» Text under study
Will a frog really stay still when being boiled?
- Joe Hutt
Alternate:
Yes
Current:
No
Will stay in water till boiled
Often, you'll hear people describing the pattern of a set of small, incremental changes being made to something, without that something realising they all add up to unnoticed disaster, as the "boiling frog" scenario. Examples might be many small tax changes or laws introduced by a government, which, if it were to do them all at once, would cause panic. Instead it does them slowly, with each change having very little effect on it's own.
This is said to be how a frog behaves in cold water when you slowly heat it up. The frog stays in until it's too late, whereas if it were to have jumped in when the water was getting warmer, it would have jumped out immediately having seen the danger.
Except it's not true.
Experiments, hopefully which never actually got to hot for our little green friends, show in fact they jump out very early in any case.
It's a useful analogy
Wikipedia describes the effect, but it is unfortunately a myth. In 1869 Friedrich Goltz conducted the experiment which shows this to be the case. It's been used a great deal by politicians, a notable example being Al Gore, and some places you'd have thought would have been more careful checking the truth of it, such as The Canadian Medical Association Journal. In the 1960's US politicians often invoked it as a warning against the Soviet Union during the Cold War. Climate change activists are also fond of the idea for obvious reasons, and it's also been raised in cases of domestic abuse.
It's been compared to the story of an ostrich putting it's head in the sand when in danger, completely false but still serving a purpose in language today. There's even been a movement since 2006 for people to stop using these metaphors because they are not scientifically corrent, but that doesn't seem to be changing anything.

» Material shown
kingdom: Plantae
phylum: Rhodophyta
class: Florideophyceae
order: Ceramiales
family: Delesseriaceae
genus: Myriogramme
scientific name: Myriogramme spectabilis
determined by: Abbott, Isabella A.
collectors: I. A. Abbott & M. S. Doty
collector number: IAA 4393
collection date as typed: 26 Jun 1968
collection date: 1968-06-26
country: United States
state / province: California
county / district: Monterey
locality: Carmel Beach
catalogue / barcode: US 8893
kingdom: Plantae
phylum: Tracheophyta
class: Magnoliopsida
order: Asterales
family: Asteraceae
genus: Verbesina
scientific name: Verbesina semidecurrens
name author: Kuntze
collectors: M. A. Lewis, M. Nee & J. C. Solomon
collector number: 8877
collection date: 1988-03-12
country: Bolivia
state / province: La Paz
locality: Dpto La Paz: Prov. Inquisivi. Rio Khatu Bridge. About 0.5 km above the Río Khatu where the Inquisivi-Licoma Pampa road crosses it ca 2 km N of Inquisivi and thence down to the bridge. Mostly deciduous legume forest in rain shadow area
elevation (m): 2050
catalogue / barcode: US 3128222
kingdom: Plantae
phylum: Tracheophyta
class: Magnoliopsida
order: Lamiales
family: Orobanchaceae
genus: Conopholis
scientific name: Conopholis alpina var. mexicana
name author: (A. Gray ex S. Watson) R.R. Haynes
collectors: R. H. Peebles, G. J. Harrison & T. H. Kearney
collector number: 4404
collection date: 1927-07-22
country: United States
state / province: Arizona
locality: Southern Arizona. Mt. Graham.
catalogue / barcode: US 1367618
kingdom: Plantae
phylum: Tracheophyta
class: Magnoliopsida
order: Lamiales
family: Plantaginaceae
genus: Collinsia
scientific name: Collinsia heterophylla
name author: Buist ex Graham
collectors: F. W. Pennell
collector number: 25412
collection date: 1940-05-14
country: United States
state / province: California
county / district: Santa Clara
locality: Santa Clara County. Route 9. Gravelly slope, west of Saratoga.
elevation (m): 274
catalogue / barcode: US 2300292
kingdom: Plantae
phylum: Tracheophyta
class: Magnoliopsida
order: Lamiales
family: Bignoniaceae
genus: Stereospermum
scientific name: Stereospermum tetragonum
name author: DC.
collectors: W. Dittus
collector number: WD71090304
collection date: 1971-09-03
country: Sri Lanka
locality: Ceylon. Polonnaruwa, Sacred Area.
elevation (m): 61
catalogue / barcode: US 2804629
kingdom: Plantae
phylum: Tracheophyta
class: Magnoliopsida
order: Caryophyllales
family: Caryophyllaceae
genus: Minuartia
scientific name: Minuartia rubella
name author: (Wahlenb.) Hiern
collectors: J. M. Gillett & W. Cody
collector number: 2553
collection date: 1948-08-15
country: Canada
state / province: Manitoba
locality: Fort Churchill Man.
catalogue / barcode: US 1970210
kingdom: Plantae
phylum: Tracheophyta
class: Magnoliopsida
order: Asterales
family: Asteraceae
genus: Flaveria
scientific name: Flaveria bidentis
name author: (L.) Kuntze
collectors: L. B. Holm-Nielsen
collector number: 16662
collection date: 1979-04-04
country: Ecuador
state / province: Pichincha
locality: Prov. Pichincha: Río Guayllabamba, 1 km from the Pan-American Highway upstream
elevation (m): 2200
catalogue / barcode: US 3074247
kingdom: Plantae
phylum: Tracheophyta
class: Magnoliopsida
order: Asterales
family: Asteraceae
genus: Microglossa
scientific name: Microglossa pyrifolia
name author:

» Task item
Reproduce the part of the boiling-frog text that starts at the words "This is said" and ends after the words "seen the danger.", keeping every word and mark unchanged.

» Answer space
This is said to be how a frog behaves in cold water when you slowly heat it up. The frog stays in until it's too late, whereas if it were to have jumped in when the water was getting warmer, it would have jumped out immediately having seen the danger.